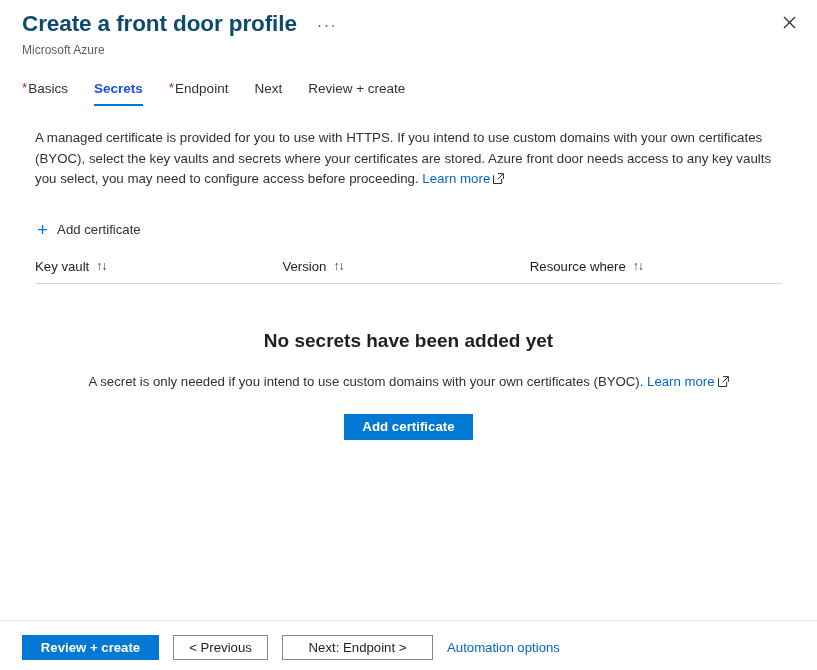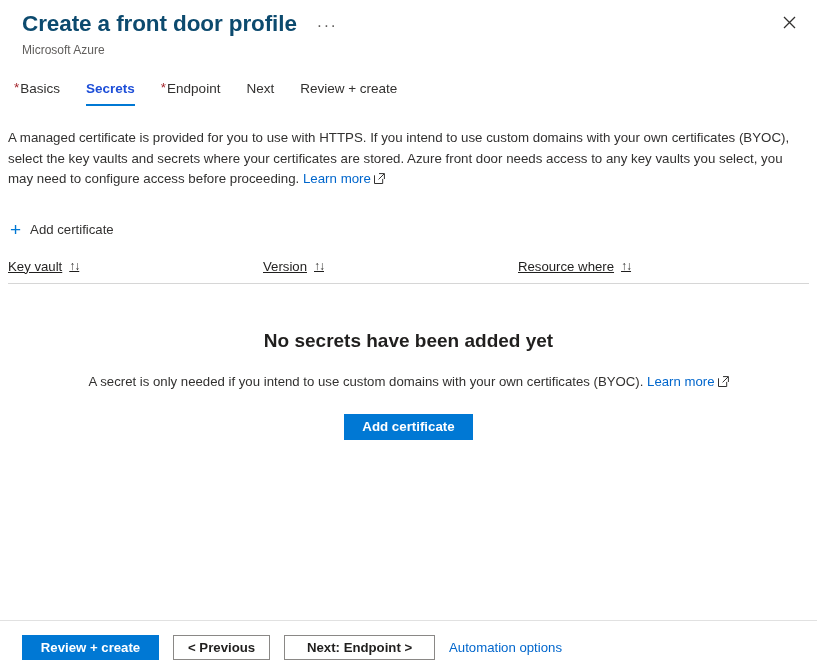--- a/index.html
+++ b/index.html
@@ -74,7 +74,7 @@
   .tabs {
     display: flex;
     align-items: flex-end;
-    padding: 0 14px;
+    padding: 0 22px;
     margin-top: 18px;
     flex: 0 0 auto;
     height: 30px;

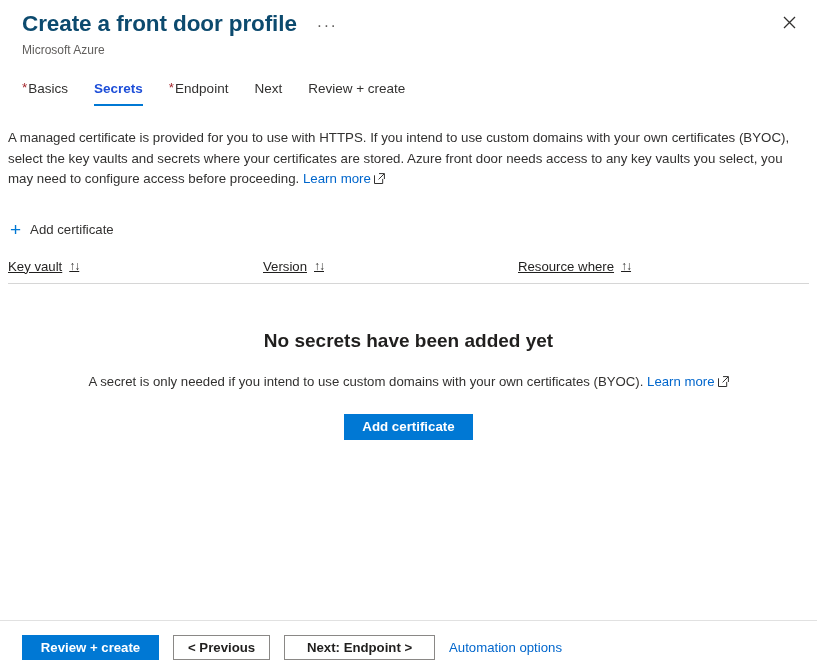--- a/index.html
+++ b/index.html
@@ -112,7 +112,7 @@
   
   .body {
     flex: 1 1 auto;
-    padding: 0 8px;
+    padding: 0 35px;
     overflow: hidden;
   }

========================================

## REQUIREMENT
Return, from the material above, every line with the word "padding".

## YOUR SOLUTION
-    padding: 0 14px;
+    padding: 0 22px;
-    padding: 0 8px;
+    padding: 0 35px;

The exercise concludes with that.